I think you’re overestimating how slowly the judicial gears grind. Trump had several cases challenging his actions in his first term such as the Muslim ban and border wall funding reach the SC while he was still in office.
None of those involved redefining a core constitutional principle which would affect the citizenship status of potentially every single person in the country. What if, for example, you were born in Canada to an American mother and a Canary Islander father who was born in Cuba?
And, as I noted when initially addressing the hypothetical, they can’t even start on a project like this unless they somehow gain 7 Senate seats first.
I’m not sure why a case involving a core constitutional principle that impacts millions of people would slow a case down. You could argue that the Muslim ban and the border wall cases fit these criteria. If anything, the courts would likely want to fast track such a case.
As for needing the Senate, what’s been floated on the right is that he could declare illegal immigration to be an “invasion” and therefore the children of such invaders would not be eligible for birthright citizenship. And then he can order his Administration to deny them any rights or benefits reserved for citizens – access to federal aid programs, being eligible for federal hiring, etc. Obviously, I disagree with both the Constitutionality and morality of such a move, but that’s how he can force the issue.
Or just have the “immigrants” shot and bombed like we would an actual invasion. By all accounts the Trumpites are frothing at the mouth over the idea of a military attack on Mexico.
I’m not aware of any Constitutional provision that allows the president to arbitrarily declare someone an “invader”. Is Congress going to declare war on everything south of the Rio Grande?
Birthright citizenship is enshrined in federal legislation. To change that, you have to change the legislation, and they don’t have the votes for that.
How do we know his mother was a citizen? What if her great-grandparents weren’t citizens? If this purely hypothetical person (let’s call him, I don’t know, Edward) is a citizen, is he a natural-born one?

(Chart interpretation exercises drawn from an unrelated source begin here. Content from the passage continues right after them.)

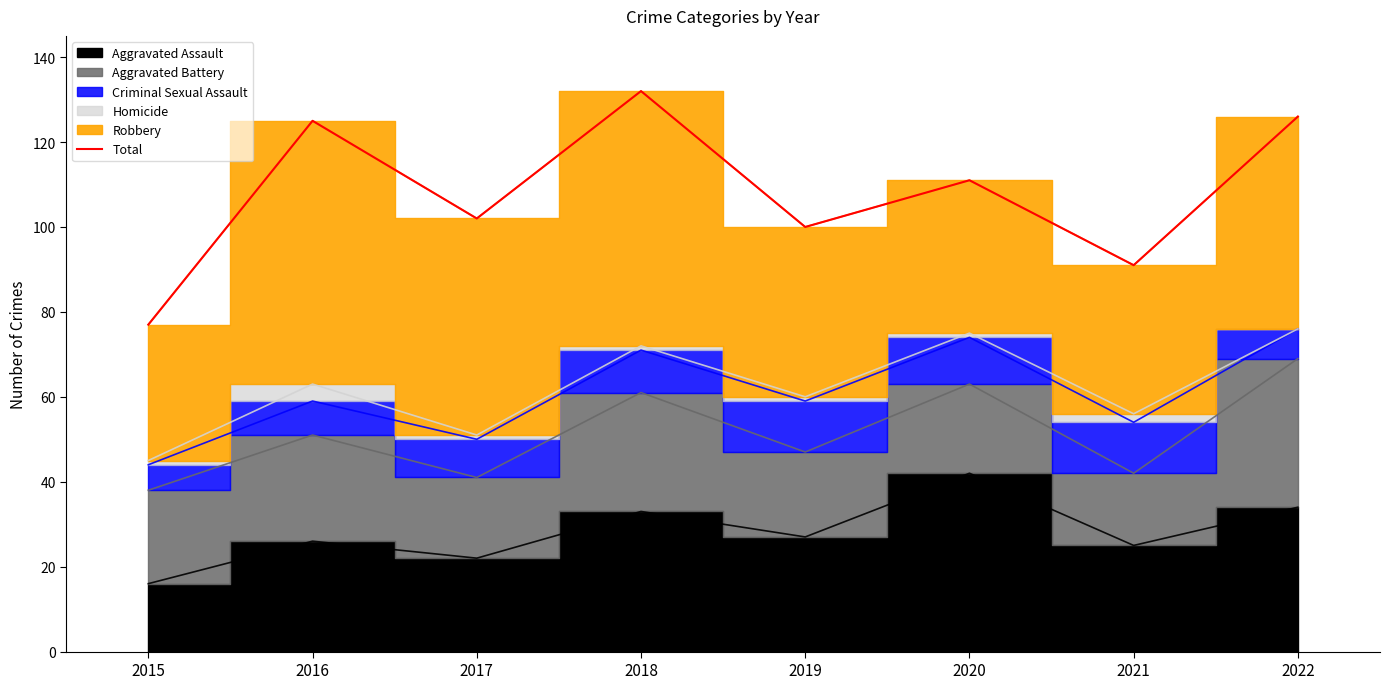

Does the chart have visible grid lines?

No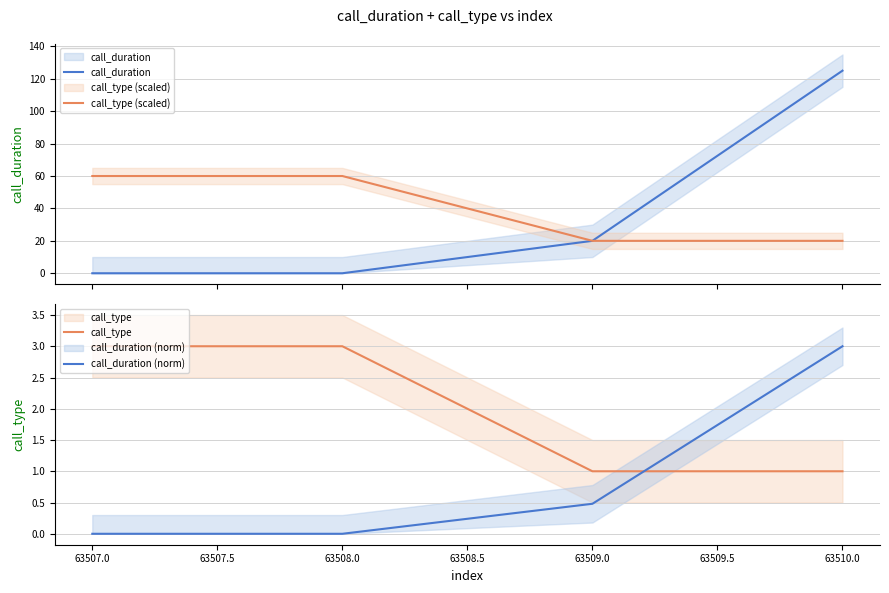

Count the call_duration (norm) values in the range 0 to 3.

4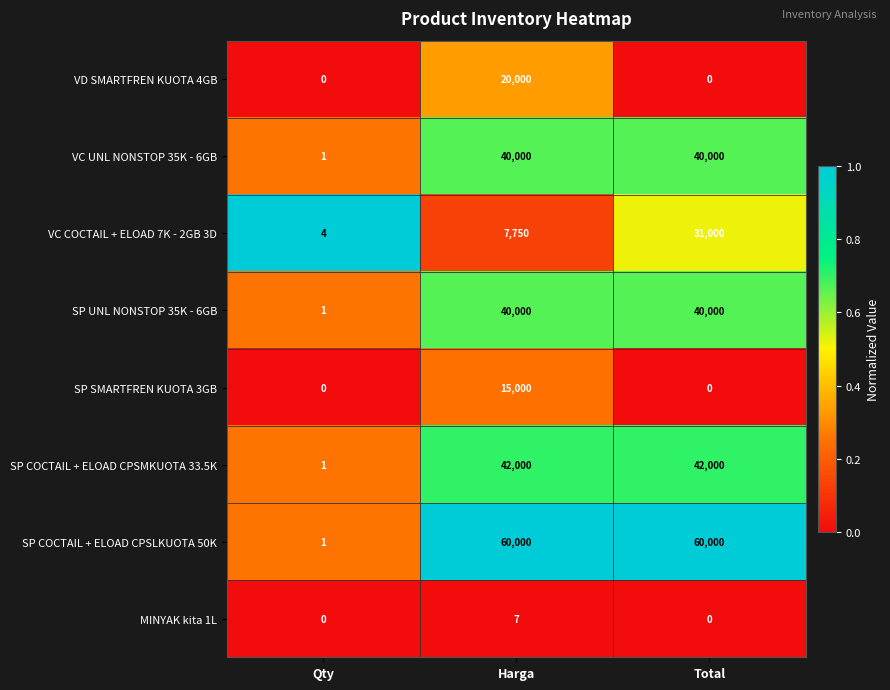

The value of VC UNL NONSTOP 35K - 6GB at Total is 40000. True or false?

True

They might well have the votes to end birthright citizenship. All they have to do is end the filibuster in the Senate (or at least make an exception) and have the House GOP vote in unison.
The President is the the commander in chief, he can order an attack anytime he pleases on anything. And does have the power to decide if the US is being attacked.
As for the Constitution? You keep bringing it up but it doesn’t matter. Trump doesn’t care and the Supreme Court will just rubberstamp whatever he wants to do as constitutional. It’s a dead letter now.
However he does it, Trump would be claiming that any statute that enshrines birthright citizenship is in conflict with the meaning of “subject to the jurisdiction thereof” under the 14th Amendment and therefore unconstitutional. And he would order his Administration to act in accordance with his, Constitutional, interpretation. And the courts would have to resolve it.
That is so tiring as is the whole “He didn’t get everything, and this is obviously solid evidence that he isn’t going to get anything” schtick I hear over and over again. It also ignores that the Senate, the House and the Supreme Court have changed and evolved (devolved?) over the last few years.
I could say the same thing about the “He’s going to get everything he wants because the Supreme Court will automatically take his side no matter what and nobody can stop him” schtick I hear over and over again.
Shouldn’t you be off actively fighting the Supreme Court’s rulings, BTW?
To be fair, Congress has always had the power (or at least… has always exercised the power) to extend birthright citizenship. There is nothing in the Constitution saying that the children of US citizens born abroad are citizens by birth, and yet, here I am. Unless and until I become an enemy of the Trump administration, in which case maybe they find a way to strip me of my citizenship too. But for now, here I am: a citizen from birth by statute, not under the 14th amendment or any other express provision of the Constitution.
The 14th amendment was necessary because of the abhorrent decision in Dred Scott, which (erroneously) stated that the descendants of slaves specifically could never be citizens of any US state, and thus could never be citizens of the US based on the founders’ intent under the Constituion. It wasn’t tasked with deciding whether other classes of people could be citizens and whether Congress had the power to enact laws making the children of non-citizens born in the US citizens by birth provided they were not also descended from slaves of recent (on an evolutionary timeframe) African ancestry.